:: THINGS TO DO ::
a - In the code review discussion of the uncounted local variables checker, what is the first step of the described implementation?
b - Write what comes next in the code review discussion of the uncounted local variables checker, starting after its final sentence.

:: DOCUMENT ::
I think there should be more explanation behind the word "unsafe". I.e., "not backed by a ref-counted variable in a larger scope" or something like that.

jkorous added inline comments.Aug 26 2020, 10:50 PM
clang/lib/StaticAnalyzer/Checkers/WebKit/UncountedLocalVarsChecker.cpp
34

I could probably use a recursive StmtVisitor, filter out everything I am not interested in (seems like a lot https://clang.llvm.org/doxygen/classclang_1_1CompoundStmt.html) and visit VarDecl child nodes.

But won't the complexity be actually worse?

O(count(Stmt)) "could be >" O(count(local VarDecl))
86–91

I see what you don't like and agree that I'd be happier to have a clearer and more performant approach but I don't understand your suggestion.

Let me start by explaining how I understand the task we have here and how I implemented it. Maybe you'll see some completely different approach than I did.

We get an arbitrary pair (Guarded, MaybeGuardian) of VarDecl-s where Guarded is newly defined local variable and MaybeGuardian is used to initialize it (potentially "indirectly").

FooClass guarded = maybeguardian.get();

Informally speaking we are trying to verify that MaybeGuardian VarDecl is defined in a block that is an ancestor (== direct or indirect parent, a block is NOT ancestor to itself) to the block where Guarded VarDecl is defined.

In terms of nodes we are trying to verify that MaybeGuardian VarDecl is part of CompoundStmt which also contains the CompoundStmt which contains Guarded VarDecl. The "CompoundStmt which contains the CompoundStmt" is important as we don't allow Guarded and MaybeGuardian to be declared in the same scope/as part of the same CompoundStmt.

The way I implemented is:

  1. Find the closest CompoundStmt ancestor of MaybeGuardian VarDecl.
  2. Iterate CompoundStmt ancestors of Guarded VarDecl (from Guarded to TranslationUnitDecl).
    1. Skip the first CompoundStmt ancestors of Guarded as we don't allow Guarded and MaybeGuardian to be defined in the same scope
    2. If any further CompoundStmt ancestors of Guarded == the closest CompoundStmt ancestor of MaybeGuardian VarDecl from step 1. we've verified that the requirement about blocks is satisfied => return true;.
  3. Otherwise return false;.

Now, I guess we definitely could trade some memory for CPU cycles but I don't see any trivial solution due to these:

  • It probably doesn't make sense to run the checker from any other node than uncounted local variable being initialized - this is the Guarded VarDecl in this context. I feel that if we rewrite the checker to start by visiting() any other node that plays a role in this pattern the performance might be even worse.
  • We shouldn't expect that the MaybeGuardian has to be in the direct parent CompoundStmt of Guarded.

:: DATA LINES ::
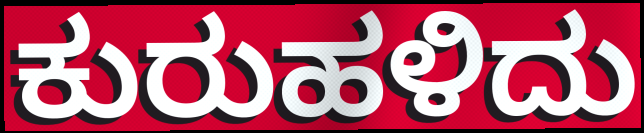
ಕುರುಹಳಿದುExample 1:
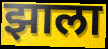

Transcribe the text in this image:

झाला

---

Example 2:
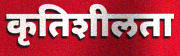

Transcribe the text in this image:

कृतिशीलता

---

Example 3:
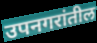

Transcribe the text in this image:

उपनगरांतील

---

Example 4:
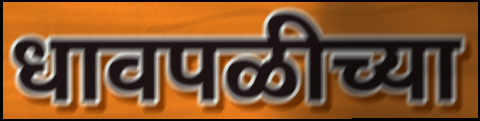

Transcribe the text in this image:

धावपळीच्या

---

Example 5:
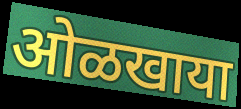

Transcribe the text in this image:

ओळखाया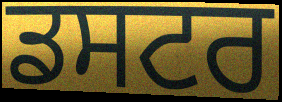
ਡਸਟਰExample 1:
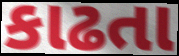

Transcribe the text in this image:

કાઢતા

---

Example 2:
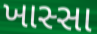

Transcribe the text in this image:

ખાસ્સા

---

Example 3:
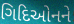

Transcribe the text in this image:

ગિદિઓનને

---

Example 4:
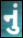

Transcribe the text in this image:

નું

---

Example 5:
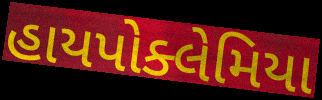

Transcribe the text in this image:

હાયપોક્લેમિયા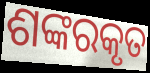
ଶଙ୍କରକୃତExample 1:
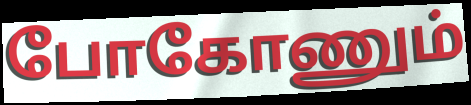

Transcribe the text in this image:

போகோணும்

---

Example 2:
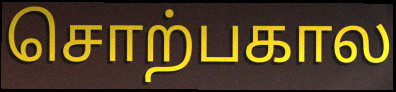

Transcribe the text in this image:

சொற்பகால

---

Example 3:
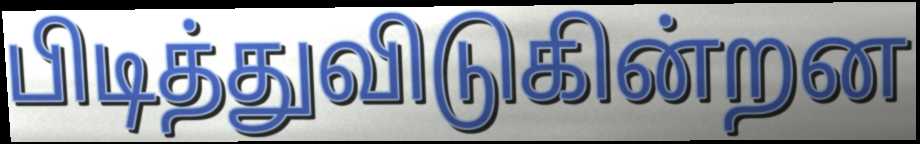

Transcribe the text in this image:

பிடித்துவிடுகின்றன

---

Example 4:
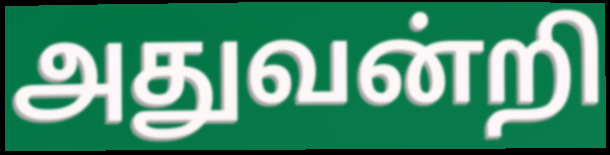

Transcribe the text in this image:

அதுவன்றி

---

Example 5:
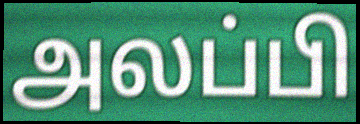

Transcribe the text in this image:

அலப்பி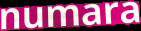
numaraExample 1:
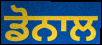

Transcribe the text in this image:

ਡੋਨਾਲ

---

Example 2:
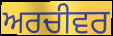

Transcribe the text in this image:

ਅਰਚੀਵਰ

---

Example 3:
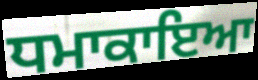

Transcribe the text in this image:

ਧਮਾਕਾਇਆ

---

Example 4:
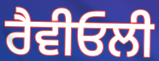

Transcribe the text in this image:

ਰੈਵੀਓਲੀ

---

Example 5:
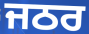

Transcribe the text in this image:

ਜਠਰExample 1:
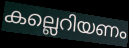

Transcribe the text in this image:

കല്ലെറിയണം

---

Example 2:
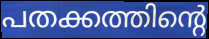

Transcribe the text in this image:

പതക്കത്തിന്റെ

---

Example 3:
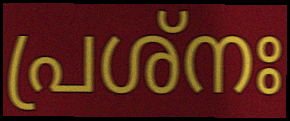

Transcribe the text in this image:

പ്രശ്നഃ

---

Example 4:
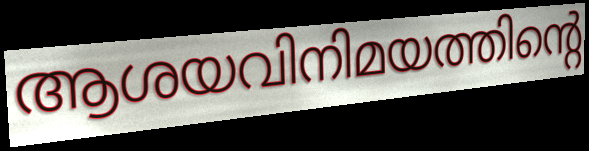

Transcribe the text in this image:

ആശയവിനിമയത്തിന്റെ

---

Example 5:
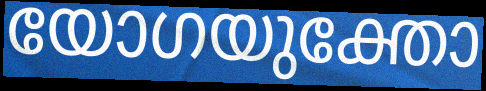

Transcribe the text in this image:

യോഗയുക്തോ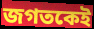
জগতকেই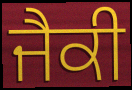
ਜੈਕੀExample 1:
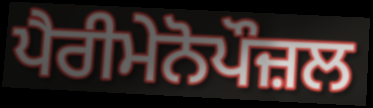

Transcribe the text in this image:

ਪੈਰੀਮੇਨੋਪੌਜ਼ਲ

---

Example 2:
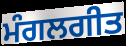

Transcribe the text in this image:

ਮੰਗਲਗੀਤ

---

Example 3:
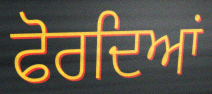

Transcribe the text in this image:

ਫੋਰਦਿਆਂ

:: THE REPLIES ::
a - Find the closest CompoundStmt ancestor of the MaybeGuardian VarDecl.

b -
I can imagine that we could keep a stack of CompoundStmt and manage it in dataTraverseStmtPre() and dataTraverseStmtPost() but don't see how to use it so it'd be a clear win in terms of readability or performance.

Also, another thought - this idea is really alpha for us too in the sense that we still haven't gotten very good feel for how invasive it is. That means that it's pretty likely that it'll change and I would not be surprised if we for example decide to drop the requirement for embedded block.
I am wondering whether it makes sense to invest into refactoring now. Do you think landing it as it is would still somehow fit under the alpha label or is it expected such checkers to live out of tree until they mature enough?

Sorry to bother you @NoQ - it'd be awesome if you could take a look!

Friendly ping

NoQ added a comment.Sep 18 2020, 1:00 AM

Sry! I'll try my best to keep up from now on.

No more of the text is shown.